[RECORDS PROVIDED Boundary: Start]

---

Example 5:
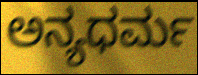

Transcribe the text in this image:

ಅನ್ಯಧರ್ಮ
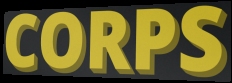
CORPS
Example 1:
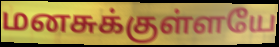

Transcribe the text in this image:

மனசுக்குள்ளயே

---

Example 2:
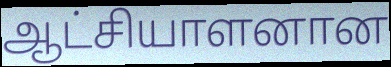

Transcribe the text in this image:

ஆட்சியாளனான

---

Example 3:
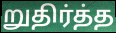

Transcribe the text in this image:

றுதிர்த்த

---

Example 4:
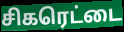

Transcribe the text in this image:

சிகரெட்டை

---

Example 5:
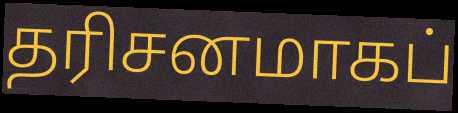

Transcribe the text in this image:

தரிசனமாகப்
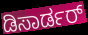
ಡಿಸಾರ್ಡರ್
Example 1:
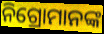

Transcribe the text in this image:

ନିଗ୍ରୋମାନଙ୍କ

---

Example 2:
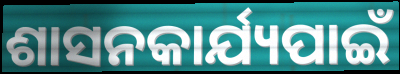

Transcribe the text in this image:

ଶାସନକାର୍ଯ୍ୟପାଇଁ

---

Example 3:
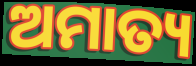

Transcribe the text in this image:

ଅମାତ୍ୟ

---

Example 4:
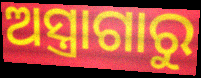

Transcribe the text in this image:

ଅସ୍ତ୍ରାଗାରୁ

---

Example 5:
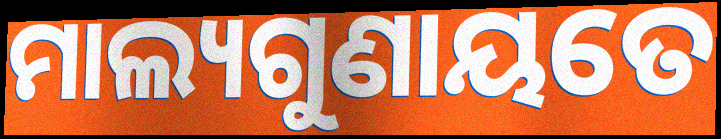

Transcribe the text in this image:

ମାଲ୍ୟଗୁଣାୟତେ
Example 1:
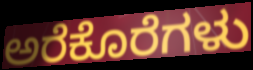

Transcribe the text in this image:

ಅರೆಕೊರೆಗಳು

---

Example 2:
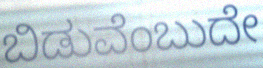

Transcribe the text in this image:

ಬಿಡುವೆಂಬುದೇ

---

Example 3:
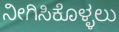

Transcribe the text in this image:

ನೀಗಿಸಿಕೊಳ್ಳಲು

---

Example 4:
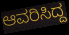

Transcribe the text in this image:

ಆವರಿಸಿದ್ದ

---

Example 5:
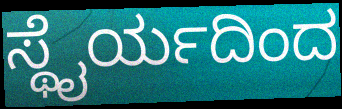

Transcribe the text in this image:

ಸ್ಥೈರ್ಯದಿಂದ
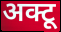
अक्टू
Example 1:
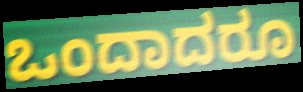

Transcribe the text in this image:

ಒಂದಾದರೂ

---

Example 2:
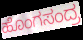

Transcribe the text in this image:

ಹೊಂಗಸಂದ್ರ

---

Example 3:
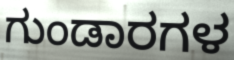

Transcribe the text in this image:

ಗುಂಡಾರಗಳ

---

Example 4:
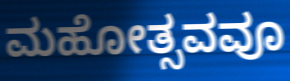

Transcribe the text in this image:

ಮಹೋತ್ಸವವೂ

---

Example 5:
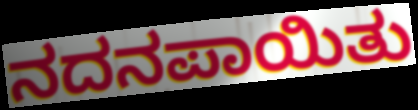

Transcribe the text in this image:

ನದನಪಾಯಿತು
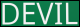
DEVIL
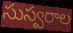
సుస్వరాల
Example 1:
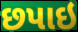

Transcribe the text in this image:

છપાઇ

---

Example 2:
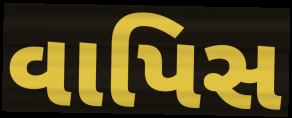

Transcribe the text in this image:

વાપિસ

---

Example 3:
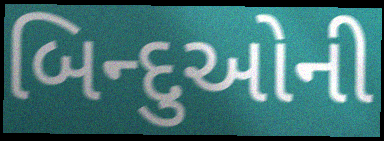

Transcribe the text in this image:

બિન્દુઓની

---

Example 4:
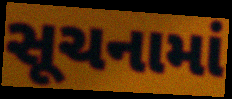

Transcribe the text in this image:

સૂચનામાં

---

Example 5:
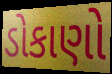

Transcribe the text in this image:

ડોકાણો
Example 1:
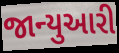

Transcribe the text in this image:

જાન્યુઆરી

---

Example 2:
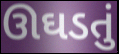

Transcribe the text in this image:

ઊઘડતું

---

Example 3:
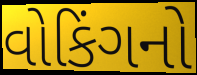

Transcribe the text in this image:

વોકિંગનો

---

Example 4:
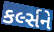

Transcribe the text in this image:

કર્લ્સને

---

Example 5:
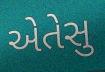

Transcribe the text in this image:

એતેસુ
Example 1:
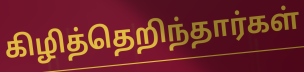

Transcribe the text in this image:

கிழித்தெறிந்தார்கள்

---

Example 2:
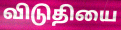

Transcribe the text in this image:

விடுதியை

[RECORDS PROVIDED Boundary: End]

## TASK BRIEF
Each record above should be repeated exactly, please, without pictures.

## EXERCISE RESULT
---

Example 5:

Transcribe the text in this image:

ಅನ್ಯಧರ್ಮ
CORPS
Example 1:

Transcribe the text in this image:

மனசுக்குள்ளயே

---

Example 2:

Transcribe the text in this image:

ஆட்சியாளனான

---

Example 3:

Transcribe the text in this image:

றுதிர்த்த

---

Example 4:

Transcribe the text in this image:

சிகரெட்டை

---

Example 5:

Transcribe the text in this image:

தரிசனமாகப்
ಡಿಸಾರ್ಡರ್
Example 1:

Transcribe the text in this image:

ନିଗ୍ରୋମାନଙ୍କ

---

Example 2:

Transcribe the text in this image:

ଶାସନକାର୍ଯ୍ୟପାଇଁ

---

Example 3:

Transcribe the text in this image:

ଅମାତ୍ୟ

---

Example 4:

Transcribe the text in this image:

ଅସ୍ତ୍ରାଗାରୁ

---

Example 5:

Transcribe the text in this image:

ମାଲ୍ୟଗୁଣାୟତେ
Example 1:

Transcribe the text in this image:

ಅರೆಕೊರೆಗಳು

---

Example 2:

Transcribe the text in this image:

ಬಿಡುವೆಂಬುದೇ

---

Example 3:

Transcribe the text in this image:

ನೀಗಿಸಿಕೊಳ್ಳಲು

---

Example 4:

Transcribe the text in this image:

ಆವರಿಸಿದ್ದ

---

Example 5:

Transcribe the text in this image:

ಸ್ಥೈರ್ಯದಿಂದ
अक्टू
Example 1:

Transcribe the text in this image:

ಒಂದಾದರೂ

---

Example 2:

Transcribe the text in this image:

ಹೊಂಗಸಂದ್ರ

---

Example 3:

Transcribe the text in this image:

ಗುಂಡಾರಗಳ

---

Example 4:

Transcribe the text in this image:

ಮಹೋತ್ಸವವೂ

---

Example 5:

Transcribe the text in this image:

ನದನಪಾಯಿತು
DEVIL
సుస్వరాల
Example 1:

Transcribe the text in this image:

છપાઇ

---

Example 2:

Transcribe the text in this image:

વાપિસ

---

Example 3:

Transcribe the text in this image:

બિન્દુઓની

---

Example 4:

Transcribe the text in this image:

સૂચનામાં

---

Example 5:

Transcribe the text in this image:

ડોકાણો
Example 1:

Transcribe the text in this image:

જાન્યુઆરી

---

Example 2:

Transcribe the text in this image:

ઊઘડતું

---

Example 3:

Transcribe the text in this image:

વોકિંગનો

---

Example 4:

Transcribe the text in this image:

કર્લ્સને

---

Example 5:

Transcribe the text in this image:

એતેસુ
Example 1:

Transcribe the text in this image:

கிழித்தெறிந்தார்கள்

---

Example 2:

Transcribe the text in this image:

விடுதியை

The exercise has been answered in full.